• _Instruction_
The response must consist of all the entries, duplicated without alteration.

(Stored data entries)

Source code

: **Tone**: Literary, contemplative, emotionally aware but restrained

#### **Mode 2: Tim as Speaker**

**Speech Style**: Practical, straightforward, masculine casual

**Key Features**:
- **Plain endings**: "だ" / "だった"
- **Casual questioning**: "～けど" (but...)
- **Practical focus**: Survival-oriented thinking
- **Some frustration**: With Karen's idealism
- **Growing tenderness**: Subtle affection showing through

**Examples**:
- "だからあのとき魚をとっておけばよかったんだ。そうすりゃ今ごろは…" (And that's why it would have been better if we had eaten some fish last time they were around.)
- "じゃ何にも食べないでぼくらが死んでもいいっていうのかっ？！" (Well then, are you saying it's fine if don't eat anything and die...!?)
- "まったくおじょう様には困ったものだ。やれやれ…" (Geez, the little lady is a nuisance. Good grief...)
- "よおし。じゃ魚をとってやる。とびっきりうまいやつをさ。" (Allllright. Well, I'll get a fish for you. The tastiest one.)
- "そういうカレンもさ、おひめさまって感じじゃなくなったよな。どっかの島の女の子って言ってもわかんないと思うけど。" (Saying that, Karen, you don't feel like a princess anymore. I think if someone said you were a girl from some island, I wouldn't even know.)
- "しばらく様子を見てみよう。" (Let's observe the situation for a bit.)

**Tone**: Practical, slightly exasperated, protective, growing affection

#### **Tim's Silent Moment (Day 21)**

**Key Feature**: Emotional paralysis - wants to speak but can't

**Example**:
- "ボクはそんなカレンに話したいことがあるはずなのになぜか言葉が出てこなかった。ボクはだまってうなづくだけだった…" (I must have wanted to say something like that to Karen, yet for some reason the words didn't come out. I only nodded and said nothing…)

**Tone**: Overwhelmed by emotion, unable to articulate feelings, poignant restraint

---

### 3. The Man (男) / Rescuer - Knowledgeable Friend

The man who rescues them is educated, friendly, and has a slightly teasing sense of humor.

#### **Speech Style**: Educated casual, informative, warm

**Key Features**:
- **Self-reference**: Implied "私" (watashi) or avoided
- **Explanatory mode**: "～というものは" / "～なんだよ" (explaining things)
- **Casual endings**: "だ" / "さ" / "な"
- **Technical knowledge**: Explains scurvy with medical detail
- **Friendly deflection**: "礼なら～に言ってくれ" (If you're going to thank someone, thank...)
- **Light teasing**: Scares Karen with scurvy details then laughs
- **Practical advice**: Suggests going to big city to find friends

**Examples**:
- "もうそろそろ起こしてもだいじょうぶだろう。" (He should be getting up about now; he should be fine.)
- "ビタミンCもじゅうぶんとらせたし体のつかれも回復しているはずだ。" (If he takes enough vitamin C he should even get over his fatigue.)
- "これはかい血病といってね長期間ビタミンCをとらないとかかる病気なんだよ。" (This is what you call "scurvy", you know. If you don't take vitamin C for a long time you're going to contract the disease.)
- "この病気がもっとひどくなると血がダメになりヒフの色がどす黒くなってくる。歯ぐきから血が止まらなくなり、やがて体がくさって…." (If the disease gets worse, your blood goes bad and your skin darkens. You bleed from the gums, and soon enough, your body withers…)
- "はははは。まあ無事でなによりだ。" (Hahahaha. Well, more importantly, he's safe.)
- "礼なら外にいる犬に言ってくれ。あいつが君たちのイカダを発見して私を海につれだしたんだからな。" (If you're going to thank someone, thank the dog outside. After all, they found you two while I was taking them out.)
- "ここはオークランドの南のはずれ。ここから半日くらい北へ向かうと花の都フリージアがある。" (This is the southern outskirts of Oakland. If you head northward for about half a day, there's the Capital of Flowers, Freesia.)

• _Task response_
Source code

: **Tone**: Literary, contemplative, emotionally aware but restrained

#### **Mode 2: Tim as Speaker**

**Speech Style**: Practical, straightforward, masculine casual

**Key Features**:
- **Plain endings**: "だ" / "だった"
- **Casual questioning**: "～けど" (but...)
- **Practical focus**: Survival-oriented thinking
- **Some frustration**: With Karen's idealism
- **Growing tenderness**: Subtle affection showing through

**Examples**:
- "だからあのとき魚をとっておけばよかったんだ。そうすりゃ今ごろは…" (And that's why it would have been better if we had eaten some fish last time they were around.)
- "じゃ何にも食べないでぼくらが死んでもいいっていうのかっ？！" (Well then, are you saying it's fine if don't eat anything and die...!?)
- "まったくおじょう様には困ったものだ。やれやれ…" (Geez, the little lady is a nuisance. Good grief...)
- "よおし。じゃ魚をとってやる。とびっきりうまいやつをさ。" (Allllright. Well, I'll get a fish for you. The tastiest one.)
- "そういうカレンもさ、おひめさまって感じじゃなくなったよな。どっかの島の女の子って言ってもわかんないと思うけど。" (Saying that, Karen, you don't feel like a princess anymore. I think if someone said you were a girl from some island, I wouldn't even know.)
- "しばらく様子を見てみよう。" (Let's observe the situation for a bit.)

**Tone**: Practical, slightly exasperated, protective, growing affection

#### **Tim's Silent Moment (Day 21)**

**Key Feature**: Emotional paralysis - wants to speak but can't

**Example**:
- "ボクはそんなカレンに話したいことがあるはずなのになぜか言葉が出てこなかった。ボクはだまってうなづくだけだった…" (I must have wanted to say something like that to Karen, yet for some reason the words didn't come out. I only nodded and said nothing…)

**Tone**: Overwhelmed by emotion, unable to articulate feelings, poignant restraint

---

### 3. The Man (男) / Rescuer - Knowledgeable Friend

The man who rescues them is educated, friendly, and has a slightly teasing sense of humor.

#### **Speech Style**: Educated casual, informative, warm

**Key Features**:
- **Self-reference**: Implied "私" (watashi) or avoided
- **Explanatory mode**: "～というものは" / "～なんだよ" (explaining things)
- **Casual endings**: "だ" / "さ" / "な"
- **Technical knowledge**: Explains scurvy with medical detail
- **Friendly deflection**: "礼なら～に言ってくれ" (If you're going to thank someone, thank...)
- **Light teasing**: Scares Karen with scurvy details then laughs
- **Practical advice**: Suggests going to big city to find friends

**Examples**:
- "もうそろそろ起こしてもだいじょうぶだろう。" (He should be getting up about now; he should be fine.)
- "ビタミンCもじゅうぶんとらせたし体のつかれも回復しているはずだ。" (If he takes enough vitamin C he should even get over his fatigue.)
- "これはかい血病といってね長期間ビタミンCをとらないとかかる病気なんだよ。" (This is what you call "scurvy", you know. If you don't take vitamin C for a long time you're going to contract the disease.)
- "この病気がもっとひどくなると血がダメになりヒフの色がどす黒くなってくる。歯ぐきから血が止まらなくなり、やがて体がくさって…." (If the disease gets worse, your blood goes bad and your skin darkens. You bleed from the gums, and soon enough, your body withers…)
- "はははは。まあ無事でなによりだ。" (Hahahaha. Well, more importantly, he's safe.)
- "礼なら外にいる犬に言ってくれ。あいつが君たちのイカダを発見して私を海につれだしたんだからな。" (If you're going to thank someone, thank the dog outside. After all, they found you two while I was taking them out.)
- "ここはオークランドの南のはずれ。ここから半日くらい北へ向かうと花の都フリージアがある。" (This is the southern outskirts of Oakland. If you head northward for about half a day, there's the Capital of Flowers, Freesia.)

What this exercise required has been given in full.